Kannst du die folgenden Zeilen noch einmal ausgeben und dabei "phylum" überall durch "division" ersetzen, ohne sonst etwas zu ändern? Lass die Bilder in deiner Antwort weg.

**Gespeicherte Zeilen**
____________

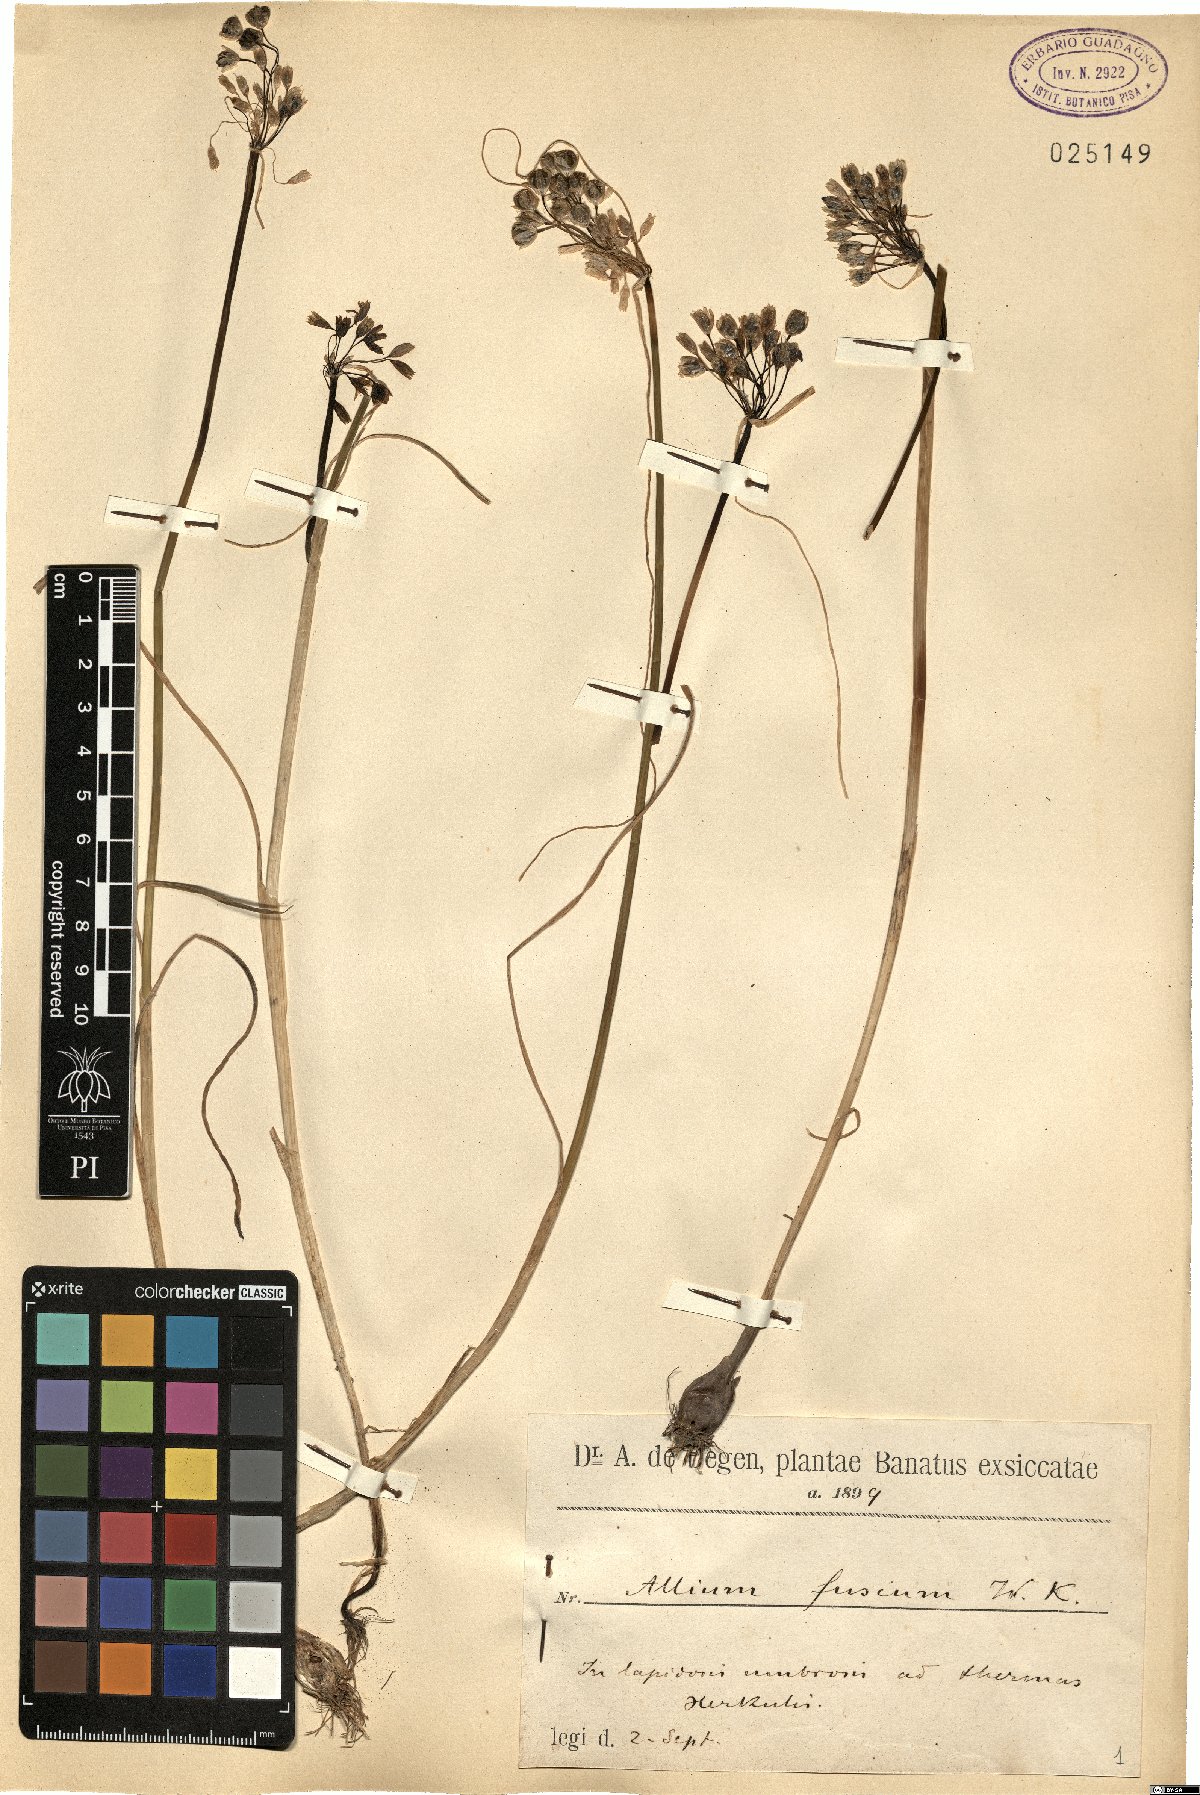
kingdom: Plantae
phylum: Tracheophyta
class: Liliopsida
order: Asparagales
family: Amaryllidaceae
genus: Allium
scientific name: Allium fuscum
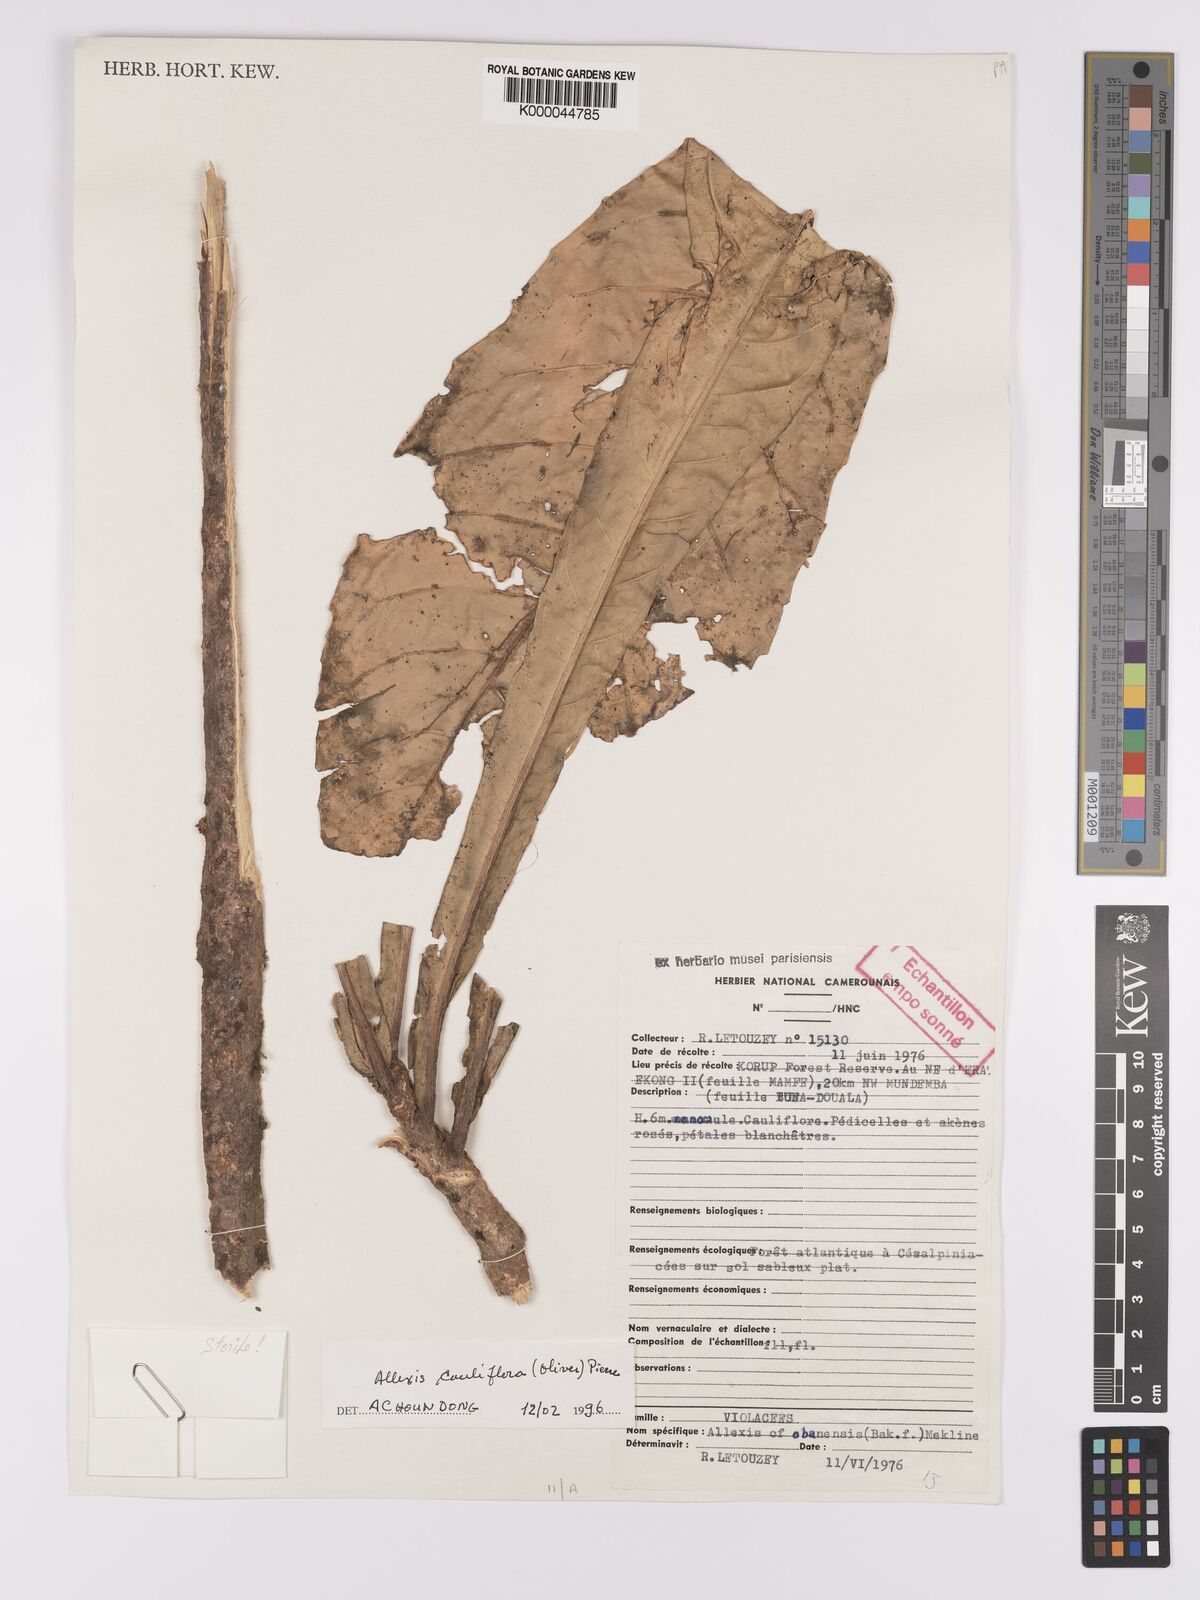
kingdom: Plantae
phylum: Tracheophyta
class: Magnoliopsida
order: Malpighiales
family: Violaceae
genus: Allexis
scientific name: Allexis cauliflora
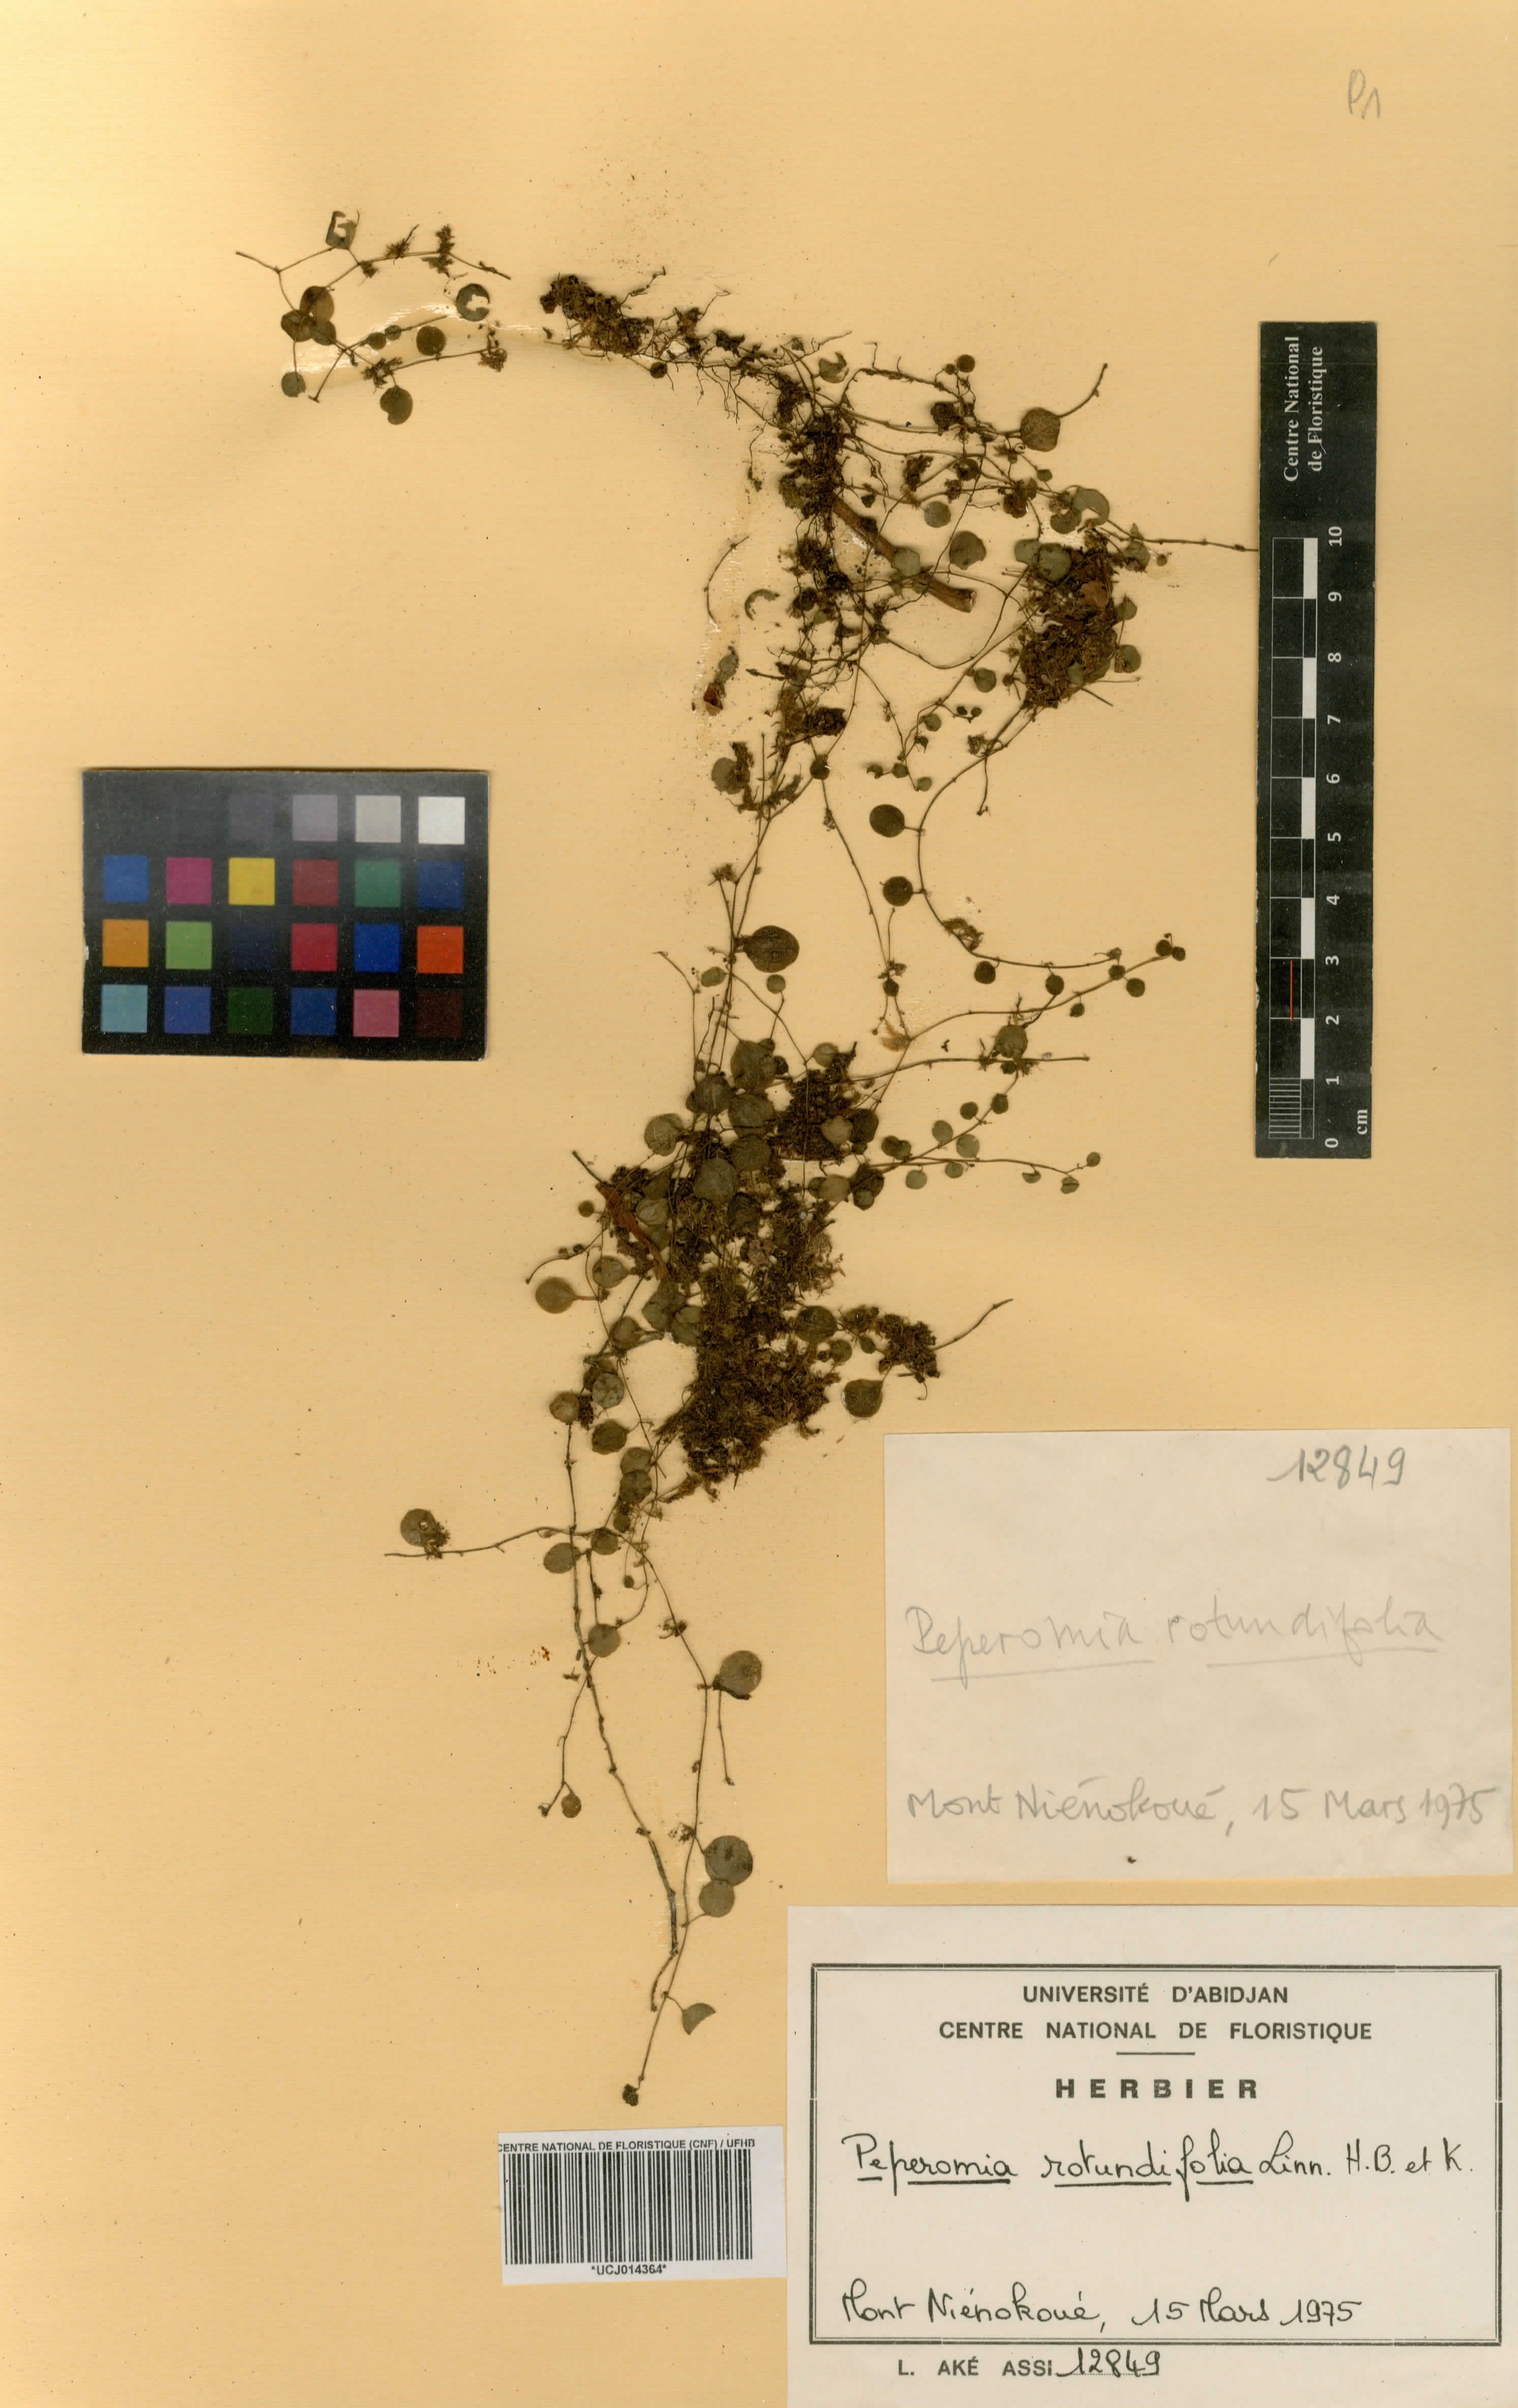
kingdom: Plantae
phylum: Tracheophyta
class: Magnoliopsida
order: Piperales
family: Piperaceae
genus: Peperomia
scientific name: Peperomia rotundifolia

____________

**Die Antwort**
kingdom: Plantae
division: Tracheophyta
class: Liliopsida
order: Asparagales
family: Amaryllidaceae
genus: Allium
scientific name: Allium fuscum
kingdom: Plantae
division: Tracheophyta
class: Magnoliopsida
order: Malpighiales
family: Violaceae
genus: Allexis
scientific name: Allexis cauliflora
kingdom: Plantae
division: Tracheophyta
class: Magnoliopsida
order: Piperales
family: Piperaceae
genus: Peperomia
scientific name: Peperomia rotundifolia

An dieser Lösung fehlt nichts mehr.